Today, the Althouse-Reynolds Axis begs for me to engage them on the issues, rather than making them my "enemy." I'm befuddled. I linked to a quote by Glenn Greenwald, which was very long and included many links to Althouse and Reynolds and others over the question of whether "Christianist" is an appropriate term to use to describe the fusion of political ideology and religious faith. Greenwald shows that Reynolds and Althouse simply refuse to allow me to deploy a word in a manner that makes sense to me. Althouse writes:

I criticize Sullivan when he shows a hostility toward ordinary religious people who aren't trying to bully their way around the political world. There are distinctions to be made here.

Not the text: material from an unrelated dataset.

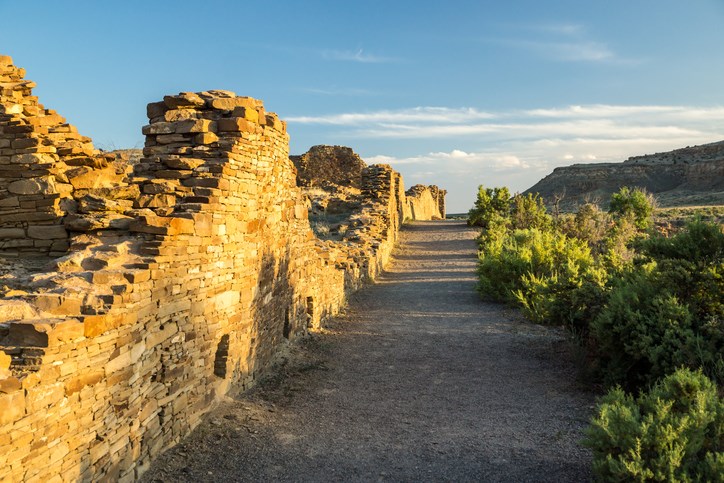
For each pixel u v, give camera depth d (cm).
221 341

Indeed there are. That's why I call "ordinary religious people" Christians and call those who are "trying to bully their way around the political world" Christianists. Is that so hard for her to understand? I've stated it quite clearly from the beginning, but she refuses to take me at my word. Reynolds writes:

"The problem with the term "Christianist" isn't that it adds "ist" to the end of a religion. It's that, by parallelling "Islamist," it is a deliberate attempt at conflating people who oppose gay marriage - or, apparently, Madonna's schlocky posturing - with people who blow up discos and mosques..."

But, as Greenwald points out, my definition of the term includes the following:

I should underline that the term Christianist is in no way designed to label people on the religious right as favoring any violence at all. I mean merely by the term Christianist the view that religious faith is so important that it must also have a precise political agenda. It is the belief that religion dictates politics and that politics should dictate the laws for everyone, Christian and non-Christian alike.

I presume Reynolds can read, so why the inversion of my stated reason? Yes, this term is an attempt to reclaim Christianity from some of its most vociferous representatives in the Republican establishment. When they use the word "Christian" to describe their politics of big government intolerance, I find it distasteful and offensive to my own faith. I have every right to take back a word they have defiled and invent a new one to describe their politicization of faith. Yes, it's provocative. But nowhere near as offensive as the Republicans' cooptation of Christ for themselves.